+++ RECORDS FOR THE EXERCISE +++

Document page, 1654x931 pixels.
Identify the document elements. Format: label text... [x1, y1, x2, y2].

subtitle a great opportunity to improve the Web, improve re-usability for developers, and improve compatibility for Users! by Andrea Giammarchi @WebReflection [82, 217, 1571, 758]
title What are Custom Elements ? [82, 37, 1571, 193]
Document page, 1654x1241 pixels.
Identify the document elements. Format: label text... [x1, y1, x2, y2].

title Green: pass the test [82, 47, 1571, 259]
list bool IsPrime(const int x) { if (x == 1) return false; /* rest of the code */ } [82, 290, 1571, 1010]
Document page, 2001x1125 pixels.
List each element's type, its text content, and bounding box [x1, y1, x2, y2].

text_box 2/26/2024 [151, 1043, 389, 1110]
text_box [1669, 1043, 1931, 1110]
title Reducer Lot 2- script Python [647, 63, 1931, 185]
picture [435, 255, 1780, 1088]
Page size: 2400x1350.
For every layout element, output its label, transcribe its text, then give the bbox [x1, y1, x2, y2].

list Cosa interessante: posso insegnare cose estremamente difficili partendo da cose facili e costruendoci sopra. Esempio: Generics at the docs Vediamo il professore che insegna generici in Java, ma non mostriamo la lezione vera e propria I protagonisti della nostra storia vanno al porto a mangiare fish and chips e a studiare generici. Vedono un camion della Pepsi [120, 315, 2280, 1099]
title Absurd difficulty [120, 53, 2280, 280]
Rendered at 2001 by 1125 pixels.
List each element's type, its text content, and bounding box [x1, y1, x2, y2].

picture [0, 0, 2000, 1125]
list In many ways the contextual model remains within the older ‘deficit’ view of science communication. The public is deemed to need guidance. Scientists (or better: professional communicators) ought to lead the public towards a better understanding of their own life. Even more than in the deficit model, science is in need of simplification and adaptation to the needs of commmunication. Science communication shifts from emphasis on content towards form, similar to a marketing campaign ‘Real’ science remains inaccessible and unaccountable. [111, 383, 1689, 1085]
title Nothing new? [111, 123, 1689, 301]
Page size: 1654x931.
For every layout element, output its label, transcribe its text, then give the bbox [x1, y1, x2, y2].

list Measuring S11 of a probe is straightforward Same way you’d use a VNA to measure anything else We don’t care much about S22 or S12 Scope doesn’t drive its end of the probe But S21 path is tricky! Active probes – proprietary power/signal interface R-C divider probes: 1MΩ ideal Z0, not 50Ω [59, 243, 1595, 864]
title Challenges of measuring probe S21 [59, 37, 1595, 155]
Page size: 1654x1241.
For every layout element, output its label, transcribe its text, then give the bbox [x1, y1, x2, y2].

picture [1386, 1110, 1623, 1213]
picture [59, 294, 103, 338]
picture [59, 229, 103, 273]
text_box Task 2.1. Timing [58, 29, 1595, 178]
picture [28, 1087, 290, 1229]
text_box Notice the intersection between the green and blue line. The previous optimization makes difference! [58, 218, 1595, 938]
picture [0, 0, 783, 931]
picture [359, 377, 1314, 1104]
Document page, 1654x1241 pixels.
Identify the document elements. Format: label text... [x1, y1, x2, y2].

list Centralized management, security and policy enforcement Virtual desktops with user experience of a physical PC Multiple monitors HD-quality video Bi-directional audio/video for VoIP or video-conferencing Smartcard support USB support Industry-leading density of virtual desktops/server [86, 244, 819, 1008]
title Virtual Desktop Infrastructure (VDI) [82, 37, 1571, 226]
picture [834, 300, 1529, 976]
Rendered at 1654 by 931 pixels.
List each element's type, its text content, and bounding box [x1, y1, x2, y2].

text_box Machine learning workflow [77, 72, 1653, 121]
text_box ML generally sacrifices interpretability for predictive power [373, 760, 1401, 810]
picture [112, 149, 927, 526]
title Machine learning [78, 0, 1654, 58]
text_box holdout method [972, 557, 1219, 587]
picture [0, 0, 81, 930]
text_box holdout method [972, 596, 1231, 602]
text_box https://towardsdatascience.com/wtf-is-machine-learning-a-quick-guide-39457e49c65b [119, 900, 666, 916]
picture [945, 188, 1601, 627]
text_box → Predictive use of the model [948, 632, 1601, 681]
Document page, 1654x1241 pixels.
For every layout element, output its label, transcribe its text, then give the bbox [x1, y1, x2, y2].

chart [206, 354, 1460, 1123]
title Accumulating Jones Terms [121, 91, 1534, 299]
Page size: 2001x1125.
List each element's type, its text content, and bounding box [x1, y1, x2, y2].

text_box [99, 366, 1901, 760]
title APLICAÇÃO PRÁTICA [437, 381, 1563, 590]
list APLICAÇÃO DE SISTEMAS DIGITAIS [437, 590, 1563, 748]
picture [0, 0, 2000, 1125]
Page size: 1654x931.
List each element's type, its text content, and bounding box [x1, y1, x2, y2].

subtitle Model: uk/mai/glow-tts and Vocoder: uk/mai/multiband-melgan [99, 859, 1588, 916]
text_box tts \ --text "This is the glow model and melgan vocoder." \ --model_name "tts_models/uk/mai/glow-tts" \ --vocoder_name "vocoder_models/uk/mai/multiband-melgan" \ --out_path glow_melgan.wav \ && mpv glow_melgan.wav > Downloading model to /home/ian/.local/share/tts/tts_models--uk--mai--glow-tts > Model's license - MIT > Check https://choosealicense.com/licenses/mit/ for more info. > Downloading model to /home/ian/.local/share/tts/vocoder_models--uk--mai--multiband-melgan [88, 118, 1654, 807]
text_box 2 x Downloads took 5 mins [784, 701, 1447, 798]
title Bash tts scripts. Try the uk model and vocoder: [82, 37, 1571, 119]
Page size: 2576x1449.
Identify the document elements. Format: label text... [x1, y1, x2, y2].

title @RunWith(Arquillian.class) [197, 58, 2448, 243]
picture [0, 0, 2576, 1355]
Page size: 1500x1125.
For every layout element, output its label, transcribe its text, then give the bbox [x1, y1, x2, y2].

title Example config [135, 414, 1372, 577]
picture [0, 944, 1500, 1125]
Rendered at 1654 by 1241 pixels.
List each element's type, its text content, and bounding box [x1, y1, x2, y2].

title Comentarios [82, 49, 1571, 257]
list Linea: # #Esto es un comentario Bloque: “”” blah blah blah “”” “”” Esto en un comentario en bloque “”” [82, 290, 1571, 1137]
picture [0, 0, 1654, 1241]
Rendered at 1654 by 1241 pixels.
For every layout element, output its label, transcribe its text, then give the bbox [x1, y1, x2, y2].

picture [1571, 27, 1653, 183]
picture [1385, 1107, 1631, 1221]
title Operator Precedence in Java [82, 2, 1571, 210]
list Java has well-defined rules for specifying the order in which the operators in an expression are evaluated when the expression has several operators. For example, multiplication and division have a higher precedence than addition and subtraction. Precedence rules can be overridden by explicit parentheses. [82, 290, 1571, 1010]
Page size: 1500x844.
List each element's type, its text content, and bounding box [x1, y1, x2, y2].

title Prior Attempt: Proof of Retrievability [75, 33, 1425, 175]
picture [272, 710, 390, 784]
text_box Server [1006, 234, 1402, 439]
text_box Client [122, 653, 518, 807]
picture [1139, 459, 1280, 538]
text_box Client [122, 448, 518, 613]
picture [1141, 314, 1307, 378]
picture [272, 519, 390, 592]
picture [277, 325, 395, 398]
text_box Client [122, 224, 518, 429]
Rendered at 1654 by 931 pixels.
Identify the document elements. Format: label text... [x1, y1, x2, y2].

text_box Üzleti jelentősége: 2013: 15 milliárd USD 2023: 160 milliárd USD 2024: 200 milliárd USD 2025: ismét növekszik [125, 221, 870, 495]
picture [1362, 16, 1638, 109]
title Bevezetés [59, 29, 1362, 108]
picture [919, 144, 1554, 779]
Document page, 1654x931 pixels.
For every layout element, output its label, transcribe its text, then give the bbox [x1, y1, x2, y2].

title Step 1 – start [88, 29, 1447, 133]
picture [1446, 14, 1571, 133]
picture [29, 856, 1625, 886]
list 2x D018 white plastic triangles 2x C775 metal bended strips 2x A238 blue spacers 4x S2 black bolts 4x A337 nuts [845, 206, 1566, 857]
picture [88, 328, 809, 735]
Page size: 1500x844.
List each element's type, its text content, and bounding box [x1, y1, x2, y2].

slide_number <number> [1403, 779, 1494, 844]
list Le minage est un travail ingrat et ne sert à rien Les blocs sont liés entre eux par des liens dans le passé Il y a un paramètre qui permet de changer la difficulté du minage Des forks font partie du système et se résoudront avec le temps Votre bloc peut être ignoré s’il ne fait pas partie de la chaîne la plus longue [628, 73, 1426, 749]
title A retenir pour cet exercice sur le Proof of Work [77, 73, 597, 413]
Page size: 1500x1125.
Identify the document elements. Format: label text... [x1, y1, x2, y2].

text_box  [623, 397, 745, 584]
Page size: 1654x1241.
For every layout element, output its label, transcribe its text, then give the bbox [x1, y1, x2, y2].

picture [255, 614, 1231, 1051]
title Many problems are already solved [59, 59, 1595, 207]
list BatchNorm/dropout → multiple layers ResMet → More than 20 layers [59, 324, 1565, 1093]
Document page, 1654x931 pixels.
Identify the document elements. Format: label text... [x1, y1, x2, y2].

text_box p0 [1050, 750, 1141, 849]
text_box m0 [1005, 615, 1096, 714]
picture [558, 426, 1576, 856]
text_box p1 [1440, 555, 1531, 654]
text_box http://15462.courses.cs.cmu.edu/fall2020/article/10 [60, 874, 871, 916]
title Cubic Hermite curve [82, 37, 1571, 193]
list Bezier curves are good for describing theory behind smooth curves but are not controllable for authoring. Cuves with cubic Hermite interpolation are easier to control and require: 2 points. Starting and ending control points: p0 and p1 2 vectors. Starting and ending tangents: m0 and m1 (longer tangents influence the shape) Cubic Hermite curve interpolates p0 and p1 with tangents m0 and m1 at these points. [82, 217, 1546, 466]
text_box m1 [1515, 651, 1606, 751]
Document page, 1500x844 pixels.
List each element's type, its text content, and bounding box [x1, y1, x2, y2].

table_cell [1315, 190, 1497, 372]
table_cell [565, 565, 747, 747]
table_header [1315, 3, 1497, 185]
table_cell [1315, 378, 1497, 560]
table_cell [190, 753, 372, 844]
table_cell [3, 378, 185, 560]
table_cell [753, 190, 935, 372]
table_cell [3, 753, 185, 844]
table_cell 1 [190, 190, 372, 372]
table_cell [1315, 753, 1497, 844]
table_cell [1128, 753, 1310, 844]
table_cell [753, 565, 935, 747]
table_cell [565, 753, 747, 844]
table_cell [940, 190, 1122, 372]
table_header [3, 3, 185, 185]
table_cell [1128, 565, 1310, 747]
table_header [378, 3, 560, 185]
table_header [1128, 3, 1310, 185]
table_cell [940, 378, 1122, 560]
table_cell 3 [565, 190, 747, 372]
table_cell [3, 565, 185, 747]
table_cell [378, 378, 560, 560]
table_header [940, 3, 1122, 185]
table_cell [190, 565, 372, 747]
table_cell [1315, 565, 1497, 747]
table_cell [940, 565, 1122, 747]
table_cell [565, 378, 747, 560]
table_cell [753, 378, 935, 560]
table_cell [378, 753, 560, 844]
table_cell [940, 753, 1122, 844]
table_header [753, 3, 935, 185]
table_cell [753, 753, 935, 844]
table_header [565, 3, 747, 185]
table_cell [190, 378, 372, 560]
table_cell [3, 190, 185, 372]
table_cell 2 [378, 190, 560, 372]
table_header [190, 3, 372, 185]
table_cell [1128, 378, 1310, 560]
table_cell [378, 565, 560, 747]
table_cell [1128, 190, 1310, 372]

+++

SHORT PROBLEM:
Reproduce the lines of the records verbatim, from the first line of the records through the line holding "picture [435, 255, 1780, 1088]", both included.

ANSWER FOR THIS EXERCISE:
Document page, 1654x931 pixels.
Identify the document elements. Format: label text... [x1, y1, x2, y2].

subtitle a great opportunity to improve the Web, improve re-usability for developers, and improve compatibility for Users! by Andrea Giammarchi @WebReflection [82, 217, 1571, 758]
title What are Custom Elements ? [82, 37, 1571, 193]
Document page, 1654x1241 pixels.
Identify the document elements. Format: label text... [x1, y1, x2, y2].

title Green: pass the test [82, 47, 1571, 259]
list bool IsPrime(const int x) { if (x == 1) return false; /* rest of the code */ } [82, 290, 1571, 1010]
Document page, 2001x1125 pixels.
List each element's type, its text content, and bounding box [x1, y1, x2, y2].

text_box 2/26/2024 [151, 1043, 389, 1110]
text_box [1669, 1043, 1931, 1110]
title Reducer Lot 2- script Python [647, 63, 1931, 185]
picture [435, 255, 1780, 1088]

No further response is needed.